Economists speak about the “bullwhip effect” to describe how significant distortions in demand send ripples throughout global supply chains. The COVID-19 pandemic has not only triggered such fluctuations in demand but also compounded their effects by grounding flights, shuttering ports and manufacturing facilities and causing bottlenecks in global shipping lanes. Healthcare supply chains “suffered the equivalent of a cardiac arrest” when Chinese exports stalled in early 2020, said Magnus Meier, vice president and chief of wholesale distribution at business software developer SAP. Writing in Forbes in December, Meier said that healthcare was now feeling the bullwhip effect in the form of pent-up elective procedures and the over-ordering of supplies—both of which send unclear signals to manufacturers.

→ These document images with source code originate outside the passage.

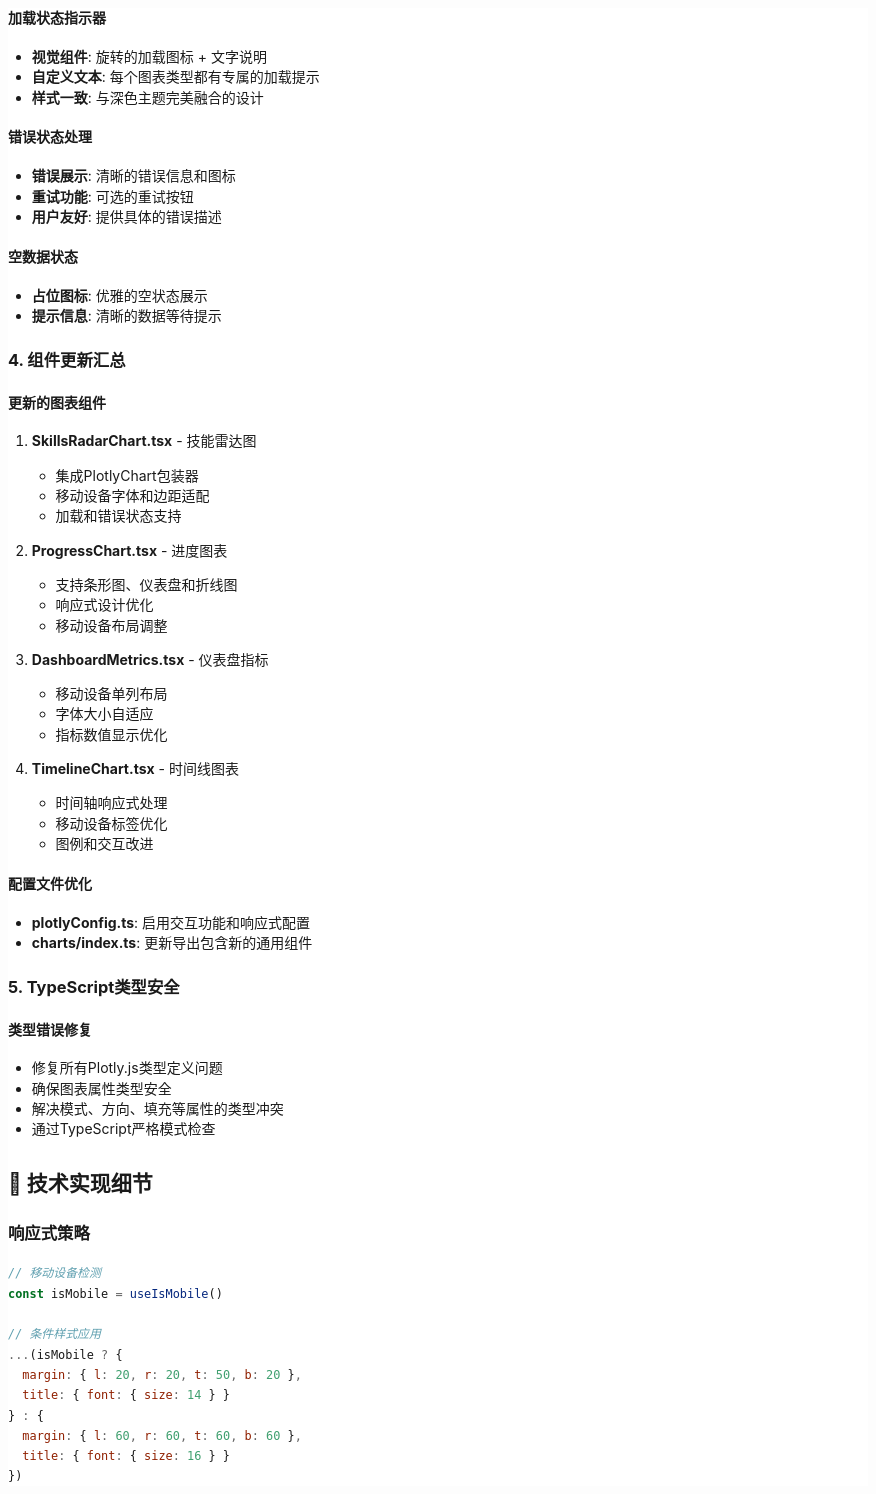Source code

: #### 加载状态指示器
- **视觉组件**: 旋转的加载图标 + 文字说明
- **自定义文本**: 每个图表类型都有专属的加载提示
- **样式一致**: 与深色主题完美融合的设计

#### 错误状态处理
- **错误展示**: 清晰的错误信息和图标
- **重试功能**: 可选的重试按钮
- **用户友好**: 提供具体的错误描述

#### 空数据状态
- **占位图标**: 优雅的空状态展示
- **提示信息**: 清晰的数据等待提示

### 4. 组件更新汇总

#### 更新的图表组件
1. **SkillsRadarChart.tsx** - 技能雷达图
   - 集成PlotlyChart包装器
   - 移动设备字体和边距适配
   - 加载和错误状态支持

2. **ProgressChart.tsx** - 进度图表
   - 支持条形图、仪表盘和折线图
   - 响应式设计优化
   - 移动设备布局调整

3. **DashboardMetrics.tsx** - 仪表盘指标
   - 移动设备单列布局
   - 字体大小自适应
   - 指标数值显示优化

4. **TimelineChart.tsx** - 时间线图表
   - 时间轴响应式处理
   - 移动设备标签优化
   - 图例和交互改进

#### 配置文件优化
- **plotlyConfig.ts**: 启用交互功能和响应式配置
- **charts/index.ts**: 更新导出包含新的通用组件

### 5. TypeScript类型安全

#### 类型错误修复
- 修复所有Plotly.js类型定义问题
- 确保图表属性类型安全
- 解决模式、方向、填充等属性的类型冲突
- 通过TypeScript严格模式检查

## 🔧 技术实现细节

### 响应式策略
```javascript
// 移动设备检测
const isMobile = useIsMobile()

// 条件样式应用
...(isMobile ? {
  margin: { l: 20, r: 20, t: 50, b: 20 },
  title: { font: { size: 14 } }
} : {
  margin: { l: 60, r: 60, t: 60, b: 60 },
  title: { font: { size: 16 } }
})
```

What does the supply chain crisis mean for dentists?
In an article published by the New York State Dental Association (NYSDA), Burke Spielmann, general manager at Henry Schein subsidiary TDSC.com, said that the cost of supplies remained high despite the demand for PPE having stabilised. He explained that, whereas US dental clinics had been, on average, spending 5.5% to 6.0% of their revenue on dental supplies before the pandemic, this spending has increased to 8.0% to 9.0%.
Fear of running out of stock and delays caused by supply chain bottlenecks have resulted in over-ordering by buyers, and this has helped to keep prices elevated, and Spielman wrote that dentists should expect to continue to shoulder higher costs for supplies in 2022. Dr Chris Salierno, chief dental officer at New York-based dental start-up Tend, told NYSDA: “We are at risk for seeing new waves of supply delays and price increases as long as our global supply chain is stretched thin.”
Jorge M. Gomez, vice president and chief financial officer at Dentsply Sirona, commented last year that it was difficult to say when supply chain issues would ease. Gomez told analysts in October: “It’s hard to predict how long the supply chain issues are going to last because, again, this is not something unique to the dental industry. This is impacting pretty much all manufacturing industries globally, so we are a relatively small piece of that big, big equation.” He added: “We are taking a lot of actions to minimise the impact.”